Lerning Czech isn't gonna help you much with Bosnian as they are too far apart for any practical use. Same goes for Slovak.
Slovak and Czech are mutually intelligible. I also have a friend from Slovakia. He says that by knowing Slovak, he basically knows Czech already, and although there are differences between Slovak and other Slavic languages, they can pretty much understand him when he speaks Slovak. You would have to learn the Cyrillic alphabet for countries like Russia and Belarus, but for the most part, they can at least get the idea of what you're saying if you know Slovak.
Because people in Slovakia are essentially bilingual and so is older generation of Czechs. After dissolution of Czechoslovakia they stopped showing Slovak language tv in Czech Republic and young kids don't particularly understand Slovak save for common words. Don't forget that Slavic languages are only common in the most basic words and phrases and unless you've had regular exposure to a specific language even neighboring Slavic language could prove difficult at first. I am native Slavic speaker and can speak few and understand pretty much all of them. And it takes a lot of effort just to understand let alone speak even closely related Slavic language. So to make point short if She wants to learn Bosnian she should learn Bosnian/Croatian/Serbian (essentially same language) and not waste time even with languages as close to Bosnian as Slovenian or Macedonian.

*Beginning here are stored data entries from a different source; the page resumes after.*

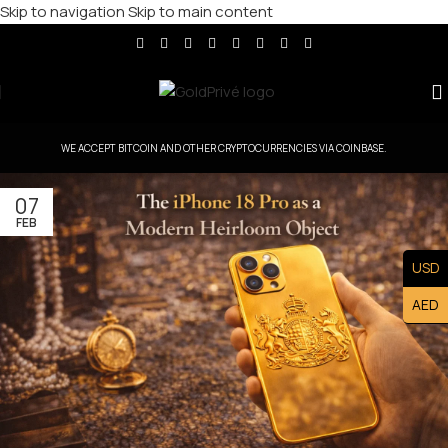
Skip to navigation
Skip to main content
WE ACCEPT BITCOIN AND OTHER CRYPTOCURRENCIES VIA COINBASE.
07
FEB
USD
AED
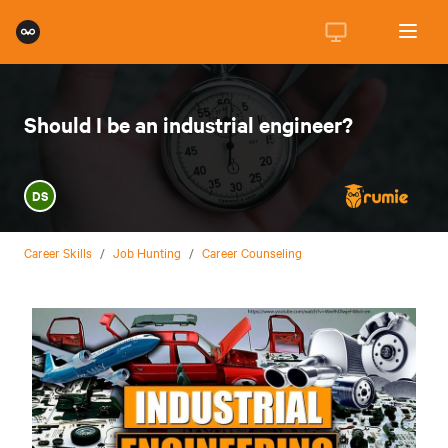
Should I be an industrial engineer?
DS
Career Skills
/
Job Hunting
/
Career Counseling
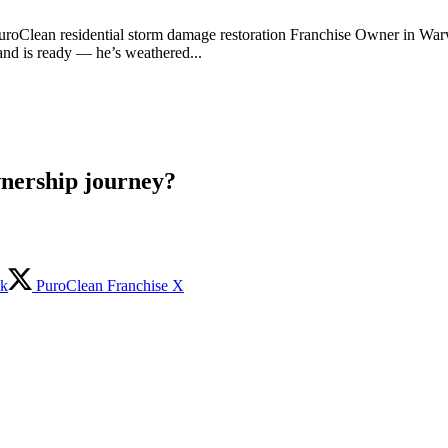
 PuroClean residential storm damage restoration Franchise Owner in War
and is ready — he’s weathered...
wnership journey?
ok
PuroClean Franchise X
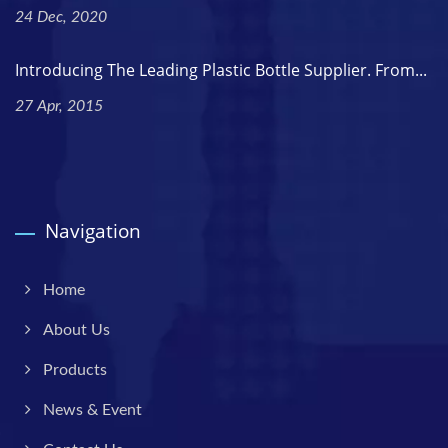
24 Dec, 2020
Introducing The Leading Plastic Bottle Supplier. From...
27 Apr, 2015
Navigation
Home
About Us
Products
News & Event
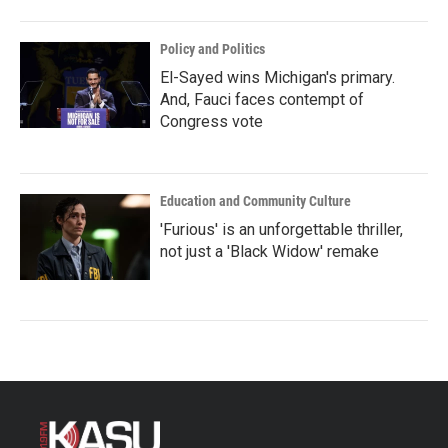
Policy and Politics
El-Sayed wins Michigan's primary.
And, Fauci faces contempt of
Congress vote
Education and Community Culture
'Furious' is an unforgettable thriller,
not just a 'Black Widow' remake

Okay. I'm interested in learning Slovak and Bosnian-- besides 50Languages, it's hard for me to find sources for either, except learning Czech in place of Slovak. Do you have any recommendations?
Unfortunately I'm in a slightly different boat as I started consuming resources in those specific languages so I don't have much to share for new learners. Memrise would be a good start as others pointed out already.
The first serbian dictionary was issued in 1818, while the first bosnian dictionary was issued in 1631. Here you can get educated- https://en.wikipedia.org/wiki/Muhamed_Hevaji_Uskufi_Bosnevi
Did you know the serbian language has the most of turkish words of all balkan languages? If you let out these words, you were unable to speak in your serbian language.